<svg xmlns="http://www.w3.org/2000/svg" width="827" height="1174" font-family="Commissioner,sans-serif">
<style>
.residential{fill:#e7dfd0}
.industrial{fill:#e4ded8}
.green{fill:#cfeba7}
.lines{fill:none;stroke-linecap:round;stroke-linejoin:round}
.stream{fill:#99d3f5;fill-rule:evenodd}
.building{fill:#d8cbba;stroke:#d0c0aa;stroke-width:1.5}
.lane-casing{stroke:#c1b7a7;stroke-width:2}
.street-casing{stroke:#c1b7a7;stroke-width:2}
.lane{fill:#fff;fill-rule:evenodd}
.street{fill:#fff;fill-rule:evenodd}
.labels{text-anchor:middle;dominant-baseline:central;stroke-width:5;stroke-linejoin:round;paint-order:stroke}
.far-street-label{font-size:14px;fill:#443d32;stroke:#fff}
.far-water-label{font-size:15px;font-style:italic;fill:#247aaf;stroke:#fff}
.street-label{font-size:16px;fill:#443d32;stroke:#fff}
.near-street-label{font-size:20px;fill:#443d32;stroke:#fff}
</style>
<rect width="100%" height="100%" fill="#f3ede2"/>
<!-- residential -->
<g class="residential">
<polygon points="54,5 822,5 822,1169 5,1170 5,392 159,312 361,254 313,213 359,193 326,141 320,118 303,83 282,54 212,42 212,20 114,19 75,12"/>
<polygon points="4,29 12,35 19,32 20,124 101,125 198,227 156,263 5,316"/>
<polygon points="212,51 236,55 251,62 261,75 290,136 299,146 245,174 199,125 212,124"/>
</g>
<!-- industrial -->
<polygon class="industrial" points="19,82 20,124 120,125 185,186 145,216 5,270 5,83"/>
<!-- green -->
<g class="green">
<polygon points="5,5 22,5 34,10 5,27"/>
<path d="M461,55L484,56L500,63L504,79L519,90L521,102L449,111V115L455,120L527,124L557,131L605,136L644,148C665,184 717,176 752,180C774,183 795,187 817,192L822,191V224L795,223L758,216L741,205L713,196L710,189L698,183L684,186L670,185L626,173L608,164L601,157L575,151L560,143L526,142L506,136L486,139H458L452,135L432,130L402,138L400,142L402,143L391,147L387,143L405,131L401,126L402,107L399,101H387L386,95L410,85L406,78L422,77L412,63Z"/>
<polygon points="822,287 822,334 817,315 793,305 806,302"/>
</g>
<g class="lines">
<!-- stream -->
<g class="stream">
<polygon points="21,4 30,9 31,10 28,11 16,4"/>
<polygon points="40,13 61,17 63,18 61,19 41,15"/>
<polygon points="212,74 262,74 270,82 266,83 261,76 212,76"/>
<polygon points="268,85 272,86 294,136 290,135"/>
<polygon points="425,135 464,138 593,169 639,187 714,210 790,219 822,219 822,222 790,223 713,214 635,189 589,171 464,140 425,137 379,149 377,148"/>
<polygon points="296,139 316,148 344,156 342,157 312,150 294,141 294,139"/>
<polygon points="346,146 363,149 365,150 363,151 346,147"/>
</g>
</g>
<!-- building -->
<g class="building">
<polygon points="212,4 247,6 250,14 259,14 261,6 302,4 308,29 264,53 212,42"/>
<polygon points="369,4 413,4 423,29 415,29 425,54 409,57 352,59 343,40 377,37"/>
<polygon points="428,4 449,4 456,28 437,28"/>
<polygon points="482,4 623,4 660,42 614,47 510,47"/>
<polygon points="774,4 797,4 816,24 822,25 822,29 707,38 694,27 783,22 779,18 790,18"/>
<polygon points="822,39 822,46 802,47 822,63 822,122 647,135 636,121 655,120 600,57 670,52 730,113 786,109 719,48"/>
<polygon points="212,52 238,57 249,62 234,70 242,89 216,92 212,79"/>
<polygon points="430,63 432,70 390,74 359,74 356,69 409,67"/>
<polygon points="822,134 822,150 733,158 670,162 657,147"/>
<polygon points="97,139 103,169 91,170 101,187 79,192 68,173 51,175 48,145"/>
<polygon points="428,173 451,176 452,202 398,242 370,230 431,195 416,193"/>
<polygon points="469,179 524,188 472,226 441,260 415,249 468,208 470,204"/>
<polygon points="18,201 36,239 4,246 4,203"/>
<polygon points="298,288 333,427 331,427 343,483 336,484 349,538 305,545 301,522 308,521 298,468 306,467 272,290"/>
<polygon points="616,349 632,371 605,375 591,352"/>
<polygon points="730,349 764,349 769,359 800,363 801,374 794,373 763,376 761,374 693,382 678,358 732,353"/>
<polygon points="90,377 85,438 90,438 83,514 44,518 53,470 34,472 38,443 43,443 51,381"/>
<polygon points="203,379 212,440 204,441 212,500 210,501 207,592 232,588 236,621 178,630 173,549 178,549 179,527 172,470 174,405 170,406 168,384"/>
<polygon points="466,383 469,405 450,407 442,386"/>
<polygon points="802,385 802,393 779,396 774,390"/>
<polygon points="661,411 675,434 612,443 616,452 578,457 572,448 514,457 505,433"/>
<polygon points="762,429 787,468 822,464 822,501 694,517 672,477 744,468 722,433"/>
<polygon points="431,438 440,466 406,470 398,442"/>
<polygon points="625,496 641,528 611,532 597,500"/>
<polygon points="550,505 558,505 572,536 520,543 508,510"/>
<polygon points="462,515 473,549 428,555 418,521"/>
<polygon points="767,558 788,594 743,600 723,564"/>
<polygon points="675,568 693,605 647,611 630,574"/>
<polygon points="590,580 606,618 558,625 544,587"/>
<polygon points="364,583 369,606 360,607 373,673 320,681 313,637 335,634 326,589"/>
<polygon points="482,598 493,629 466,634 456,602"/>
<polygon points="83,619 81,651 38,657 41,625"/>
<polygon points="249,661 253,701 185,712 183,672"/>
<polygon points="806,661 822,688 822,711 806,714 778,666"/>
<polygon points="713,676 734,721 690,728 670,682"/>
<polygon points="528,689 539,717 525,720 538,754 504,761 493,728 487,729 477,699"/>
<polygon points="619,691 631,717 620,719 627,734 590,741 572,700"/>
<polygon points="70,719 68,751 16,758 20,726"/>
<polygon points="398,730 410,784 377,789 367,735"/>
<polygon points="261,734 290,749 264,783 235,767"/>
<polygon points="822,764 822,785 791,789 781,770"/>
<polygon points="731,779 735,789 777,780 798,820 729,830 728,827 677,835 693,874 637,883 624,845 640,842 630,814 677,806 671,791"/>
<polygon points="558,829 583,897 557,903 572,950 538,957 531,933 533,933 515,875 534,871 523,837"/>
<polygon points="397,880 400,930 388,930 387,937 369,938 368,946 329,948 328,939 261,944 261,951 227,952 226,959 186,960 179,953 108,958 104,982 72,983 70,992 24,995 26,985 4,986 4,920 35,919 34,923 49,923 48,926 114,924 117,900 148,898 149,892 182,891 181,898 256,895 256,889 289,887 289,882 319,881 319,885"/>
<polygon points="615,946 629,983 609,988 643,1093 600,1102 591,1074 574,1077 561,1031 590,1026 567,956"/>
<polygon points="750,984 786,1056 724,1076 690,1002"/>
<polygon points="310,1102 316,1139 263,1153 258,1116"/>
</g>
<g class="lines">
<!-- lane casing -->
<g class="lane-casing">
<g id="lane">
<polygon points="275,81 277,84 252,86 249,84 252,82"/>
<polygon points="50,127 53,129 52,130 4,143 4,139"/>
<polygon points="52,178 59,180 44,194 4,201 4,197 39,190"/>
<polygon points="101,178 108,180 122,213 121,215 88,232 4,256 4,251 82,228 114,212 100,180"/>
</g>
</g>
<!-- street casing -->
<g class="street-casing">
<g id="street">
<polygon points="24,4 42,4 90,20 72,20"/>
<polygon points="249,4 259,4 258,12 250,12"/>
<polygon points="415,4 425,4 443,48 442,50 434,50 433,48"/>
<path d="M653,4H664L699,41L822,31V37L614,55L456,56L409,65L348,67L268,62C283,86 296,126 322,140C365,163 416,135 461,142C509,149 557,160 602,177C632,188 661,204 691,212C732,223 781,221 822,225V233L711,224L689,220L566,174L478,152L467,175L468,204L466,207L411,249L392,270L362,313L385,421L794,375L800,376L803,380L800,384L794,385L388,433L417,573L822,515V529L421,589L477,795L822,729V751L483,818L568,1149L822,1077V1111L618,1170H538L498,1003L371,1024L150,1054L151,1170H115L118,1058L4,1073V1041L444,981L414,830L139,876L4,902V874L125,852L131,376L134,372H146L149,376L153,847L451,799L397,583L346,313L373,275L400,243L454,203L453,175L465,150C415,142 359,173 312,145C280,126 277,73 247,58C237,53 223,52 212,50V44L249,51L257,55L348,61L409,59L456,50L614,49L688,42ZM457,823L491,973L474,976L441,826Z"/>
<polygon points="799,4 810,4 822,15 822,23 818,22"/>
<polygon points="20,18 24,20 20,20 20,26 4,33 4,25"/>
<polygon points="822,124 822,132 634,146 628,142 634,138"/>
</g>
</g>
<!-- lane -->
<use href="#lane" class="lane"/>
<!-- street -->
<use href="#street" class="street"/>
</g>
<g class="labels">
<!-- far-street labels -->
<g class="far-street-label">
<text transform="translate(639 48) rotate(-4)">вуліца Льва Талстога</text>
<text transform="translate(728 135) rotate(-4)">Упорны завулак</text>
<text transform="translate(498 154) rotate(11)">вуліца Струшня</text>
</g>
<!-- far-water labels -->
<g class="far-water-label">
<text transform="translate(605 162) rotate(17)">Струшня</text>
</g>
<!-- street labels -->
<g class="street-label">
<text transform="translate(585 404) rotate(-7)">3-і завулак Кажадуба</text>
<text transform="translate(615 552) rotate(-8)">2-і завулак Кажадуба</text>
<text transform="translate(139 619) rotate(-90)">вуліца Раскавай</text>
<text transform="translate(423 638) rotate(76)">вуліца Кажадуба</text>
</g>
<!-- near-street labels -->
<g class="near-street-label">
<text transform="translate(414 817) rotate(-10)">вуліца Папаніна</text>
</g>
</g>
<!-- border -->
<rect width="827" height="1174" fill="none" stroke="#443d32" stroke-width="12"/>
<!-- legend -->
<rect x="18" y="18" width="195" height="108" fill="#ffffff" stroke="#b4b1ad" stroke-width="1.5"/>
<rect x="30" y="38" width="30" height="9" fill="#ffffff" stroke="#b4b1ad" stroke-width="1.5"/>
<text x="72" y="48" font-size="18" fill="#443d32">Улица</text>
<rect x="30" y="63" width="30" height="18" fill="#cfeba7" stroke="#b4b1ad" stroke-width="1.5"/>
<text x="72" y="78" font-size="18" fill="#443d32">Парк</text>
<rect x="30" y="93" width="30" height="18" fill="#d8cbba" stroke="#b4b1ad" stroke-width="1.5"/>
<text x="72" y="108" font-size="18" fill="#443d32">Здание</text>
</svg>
-.-.-
Scan the entries above. Copy each line that has the string "evenodd".

.stream{fill:#99d3f5;fill-rule:evenodd}
.lane{fill:#fff;fill-rule:evenodd}
.street{fill:#fff;fill-rule:evenodd}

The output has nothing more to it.